Antioxidant enzyme dynamics suggest the absence of oxidative stress in the canine endometrium across the estrous cycle

Abstract

Oxidative stress plays a vital role in female fertility, yet the mechanisms regulating oxidative balance in the canine endometrium remain poorly understood. This study investigates the dynamics of the antioxidant enzyme system in the canine endometrium, focusing on superoxide dismutase (SOD), catalase (CAT), glutathione peroxidase (GPX), glutathione reductase (GSR), and glutathione-S-transferase (GST), along with thiobarbituric acid reactive substances (TBARS) and total cellular thiols. Enzyme activities were revealed in five different phases of oestrus cycle in 25 dogs, using a spectrophotometric method: anestrus, proestrus, estrus, early diestrus and diestrus (n = 5 per group). Notably, a distinctive pattern in SOD and CAT activity was observed, with the former being characterised by a decrease from anestrus to estrus, and the later showed an opposite increase from anestrus to diestrus. In contrast, the activities of the glutathione-dependent enzymes GPX, GSR, and GST remained remarkably stable, although showing some fluctuations in different stages.

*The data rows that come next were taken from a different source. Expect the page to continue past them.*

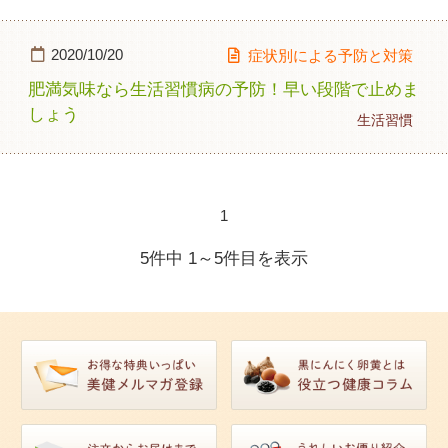
2020/10/20
症状別による予防と対策
肥満気味なら生活習慣病の予防！早い段階で止めま
しょう
生活習慣
1
5件中 1～5件目を表示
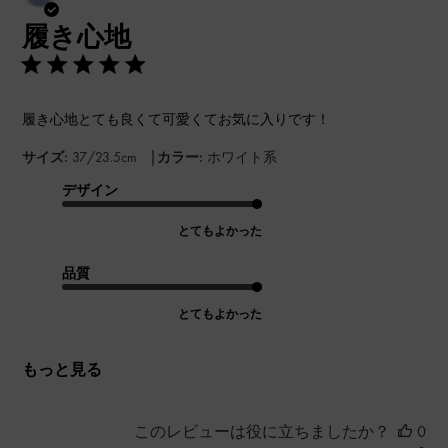
開
履き心地
日
履き心地とても良くて可愛くてお気に入りです！
|
サイズ:
37/23.5cm
カラー:
ホワイト系
デザイン
とてもよかった
品質
とてもよかった
もっと見る
このレビューは役に立ちましたか？
0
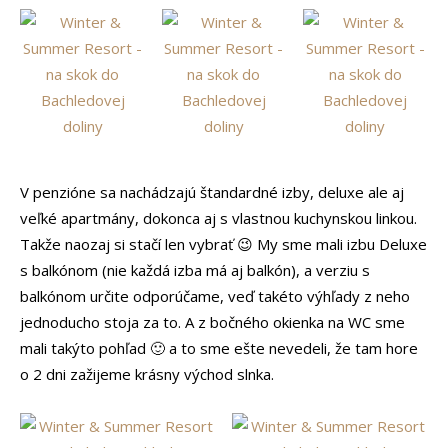
V penzióne sa nachádzajú štandardné izby, deluxe ale aj
veľké apartmány, dokonca aj s vlastnou kuchynskou linkou.
Takže naozaj si stačí len vybrať 😉 My sme mali izbu Deluxe
s balkónom (nie každá izba má aj balkón), a verziu s
balkónom určite odporúčame, veď takéto výhľady z neho
jednoducho stoja za to. A z bočného okienka na WC sme
mali takýto pohľad 🙂 a to sme ešte nevedeli, že tam hore
o 2 dni zažijeme krásny východ slnka.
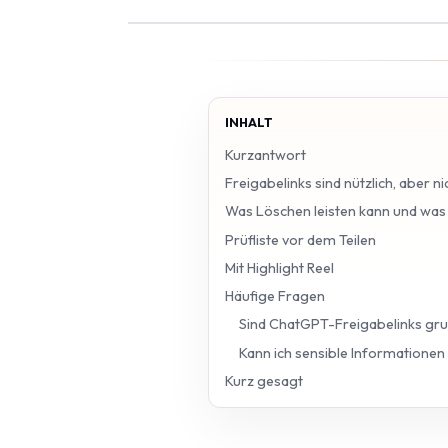
INHALT
Kurzantwort
Freigabelinks sind nützlich, aber ni
Was Löschen leisten kann und was 
Prüfliste vor dem Teilen
Mit Highlight Reel
Häufige Fragen
Sind ChatGPT-Freigabelinks gru
Kann ich sensible Informationen
Kurz gesagt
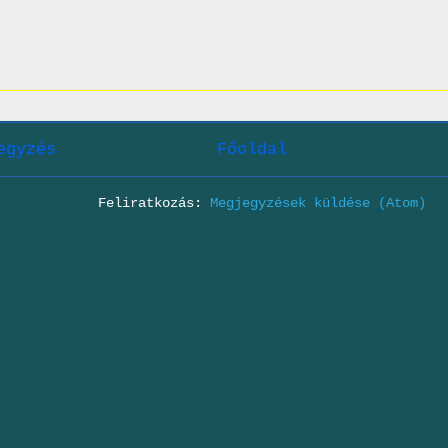
egyzés
Főoldal
Feliratkozás:
Megjegyzések küldése (Atom)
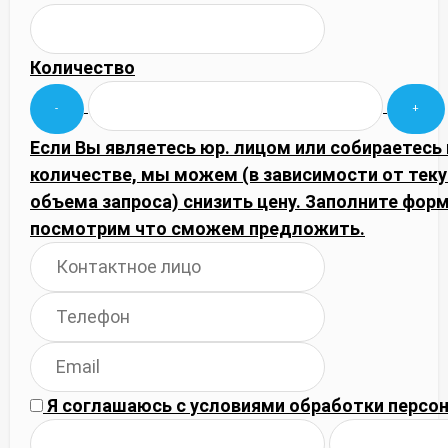
Количество
Если Вы являетесь юр. лицом или собираетесь
количестве, мы можем (в зависимости от тек
объема запроса) снизить цену. Заполните фор
посмотрим что сможем предложить.
Я соглашаюсь с
условиями обработки
персон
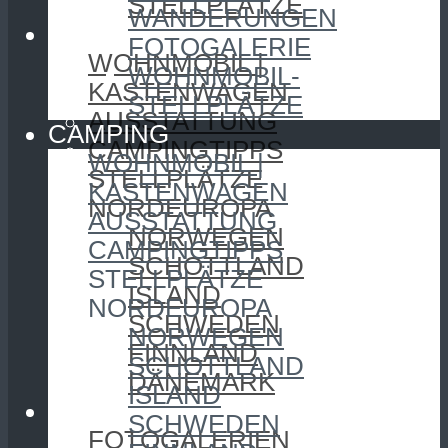
STELLPLÄTZE
WANDERUNGEN
CAMPING
FOTOGALERIE
WOHNMOBIL |
WOHNMOBIL-
KASTENWAGEN
STELLPLÄTZE
AUSSTATTUNG
CAMPING
CAMPINGTIPPS
WOHNMOBIL |
STELLPLÄTZE
KASTENWAGEN
NORDEUROPA
AUSSTATTUNG
NORWEGEN
CAMPINGTIPPS
SCHOTTLAND
STELLPLÄTZE
ISLAND
NORDEUROPA
SCHWEDEN
NORWEGEN
FINNLAND
SCHOTTLAND
DÄNEMARK
ISLAND
FOTOGRAFIE
SCHWEDEN
FOTOGALERIEN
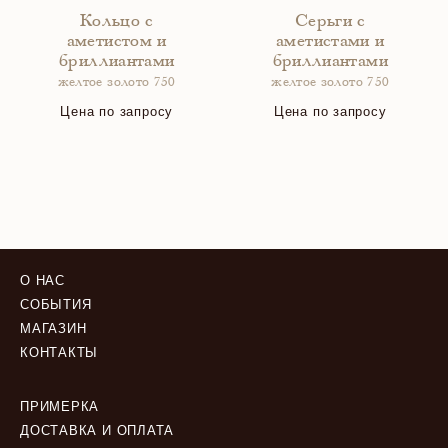
Кольцо с
Серьги с
аметистом и
аметистами и
бриллиантами
бриллиантами
желтое золото 750
желтое золото 750
Цена по запросу
Цена по запросу
О НАС
СОБЫТИЯ
МАГАЗИН
КОНТАКТЫ
ПРИМЕРКА
ДОСТАВКА И ОПЛАТА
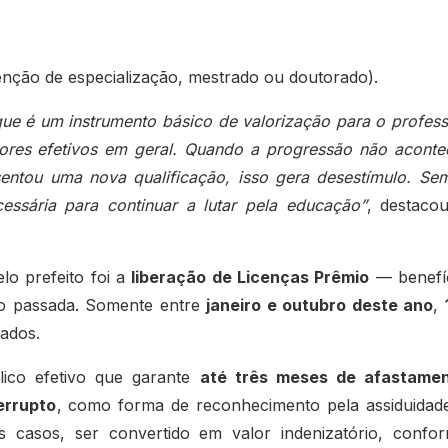
tenção de especialização, mestrado ou doutorado).
que é um instrumento básico de valorização para o profess
dores efetivos em geral. Quando a progressão não aconte
entou uma nova qualificação, isso gera desestímulo. Se
ssária para continuar a lutar pela educação”
, destaco
lo prefeito foi a
liberação de Licenças Prêmio
— benefí
o passada. Somente entre
janeiro e outubro deste ano
,
ados.
lico efetivo que garante
até três meses de afastame
errupto
, como forma de reconhecimento pela assiduidad
 casos, ser convertido em valor indenizatório, confo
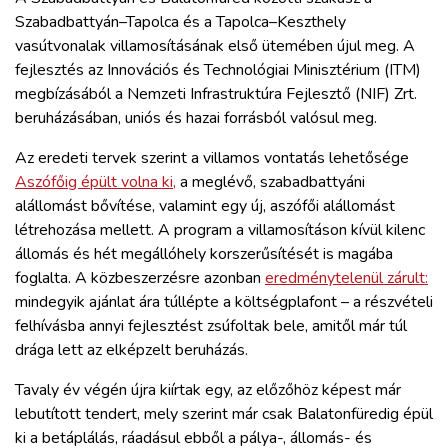
Szabadbattyán–Tapolca és a Tapolca–Keszthely
vasútvonalak villamosításának első ütemében újul meg. A
fejlesztés az Innovációs és Technológiai Minisztérium (ITM)
megbízásából a Nemzeti Infrastruktúra Fejlesztő (NIF) Zrt.
beruházásában, uniós és hazai forrásból valósul meg.
Az eredeti tervek szerint a villamos vontatás lehetősége
Aszófőig épült volna ki,
a meglévő, szabadbattyáni
alállomást bővítése, valamint egy új, aszófői alállomást
létrehozása mellett. A program a villamosításon kívül kilenc
állomás és hét megállóhely korszerűsítését is magába
foglalta. A közbeszerzésre azonban
eredménytelenül zárult:
mindegyik ajánlat ára túllépte a költségplafont – a részvételi
felhívásba annyi fejlesztést zsúfoltak bele, amitől már túl
drága lett az elképzelt beruházás.
Tavaly év végén újra kiírtak egy, az előzőhöz képest már
lebutított tendert, mely szerint már csak Balatonfüredig épül
ki a betáplálás, ráadásul ebből a pálya-, állomás- és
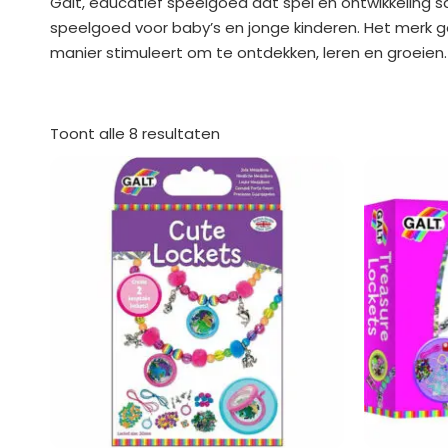
Galt, educatief speelgoed dat spel en ontwikkeling 
speelgoed voor baby’s en jonge kinderen. Het merk ge
manier stimuleert om te ontdekken, leren en groeien.
Gesorteerd
op
Toont alle 8 resultaten
nieuwste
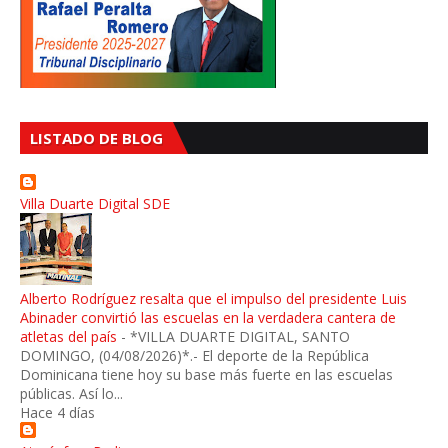
LISTADO DE BLOG
Villa Duarte Digital SDE
Alberto Rodríguez resalta que el impulso del presidente Luis
Abinader convirtió las escuelas en la verdadera cantera de
atletas del país
-
*VILLA DUARTE DIGITAL, SANTO
DOMINGO, (04/08/2026)*.- El deporte de la República
Dominicana tiene hoy su base más fuerte en las escuelas
públicas. Así lo...
Hace 4 días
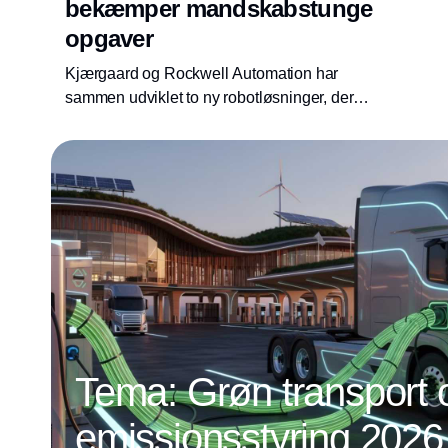
bekæmper mandskabstunge
opgaver
Kjærgaard og Rockwell Automation har
sammen udviklet to ny robotløsninger, der
garanterer væsentlig sikrere produktion, øget
gennemløb og eliminering af stop.
Tema: Grøn transport 
emissionsstyring 2026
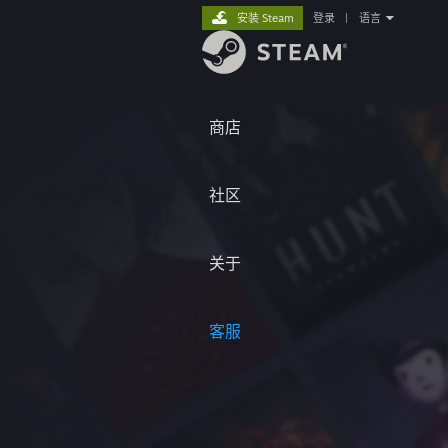
安装 Steam
登录
|
语言
商店
社区
关于
客服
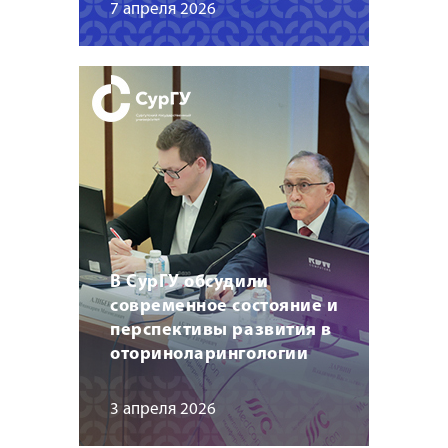
7 апреля 2026
В СурГУ обсудили
современное состояние и
перспективы развития в
оториноларингологии
3 апреля 2026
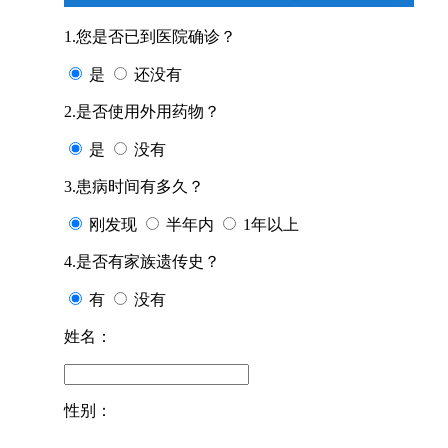
1.您是否已到医院确诊？
是
还没有
2.是否使用外用药物？
是
没有
3.患病时间有多久？
刚发现
半年内
1年以上
4.是否有家族遗传史？
有
没有
姓名：
性别：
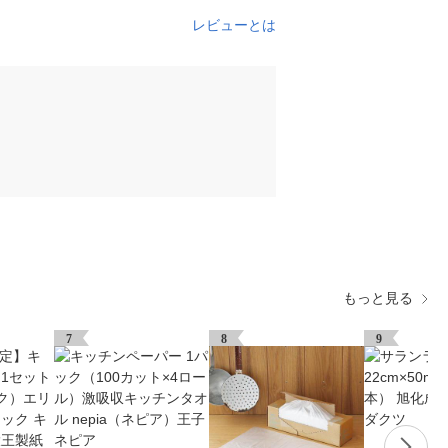
レビューとは
もっと見る
7
8
9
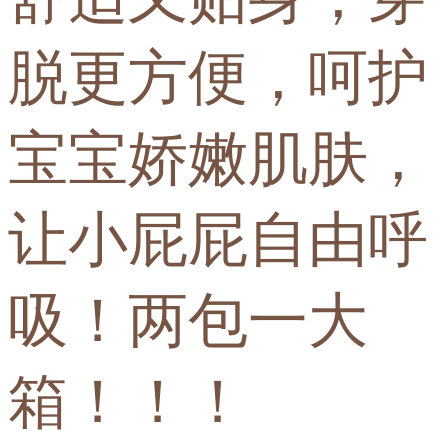
脱更方便，呵护
宝宝娇嫩肌肤，
让小屁屁自由呼
吸！两包一大
箱！！！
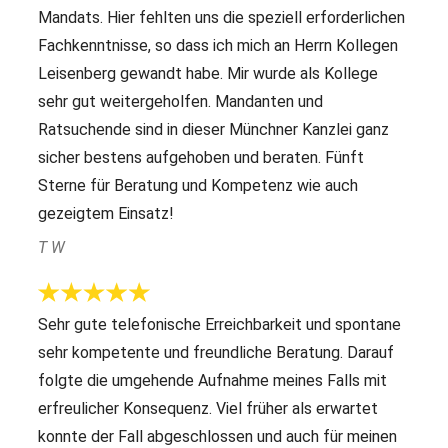
Mandats. Hier fehlten uns die speziell erforderlichen
Fachkenntnisse, so dass ich mich an Herrn Kollegen
Leisenberg gewandt habe. Mir wurde als Kollege
sehr gut weitergeholfen. Mandanten und
Ratsuchende sind in dieser Münchner Kanzlei ganz
sicher bestens aufgehoben und beraten. Fünft
Sterne für Beratung und Kompetenz wie auch
gezeigtem Einsatz!
T W
Sehr gute telefonische Erreichbarkeit und spontane
sehr kompetente und freundliche Beratung. Darauf
folgte die umgehende Aufnahme meines Falls mit
erfreulicher Konsequenz. Viel früher als erwartet
konnte der Fall abgeschlossen und auch für meinen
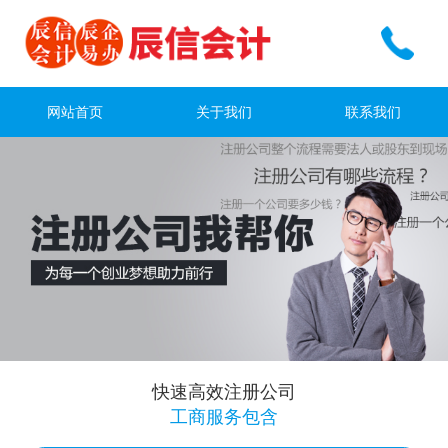
网站首页
关于我们
联系我们
快速高效注册公司
工商服务包含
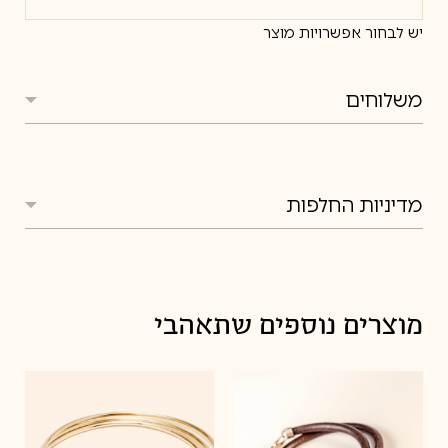
יש לבחור אפשרויות מוצר
משלוחים
משלוחים
מדיניות החלפות
מדיניות החלפות
מוצרים נוספים שתאהבי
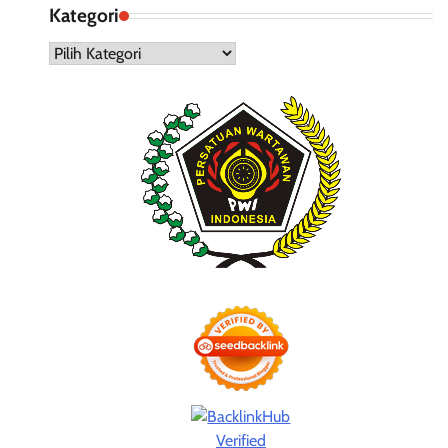
Kategori
Kategori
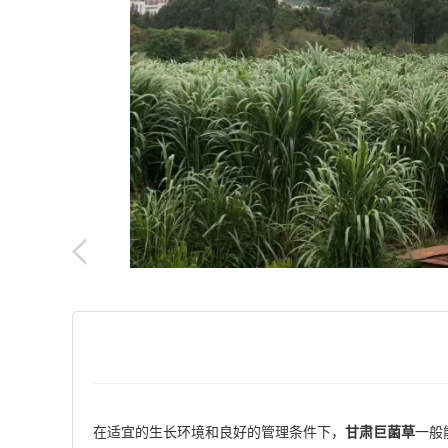
在适宜的生长环境和良好的管理条件下，
甘肃巨菌草
一般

TBARS analysis indicated an evident increase in oxidative stress-related lipid peroxidation in the canine endometrium only between anestrus and proestrus. Conversely, the thiol cell content remained consistent within the cycle stages. Our examination of enzyme ratios underscores a delicate balance in the normal canine uterus, effectively controlling oxidative stress without causing damage to lipids or proteins due to excessive reactive oxygen species. These findings contribute to our understanding of the unique physiological dynamics of the canine endometrium, offering valuable insights into the intricate regulation of oxidative stress in this context and its potential implications for female fertility.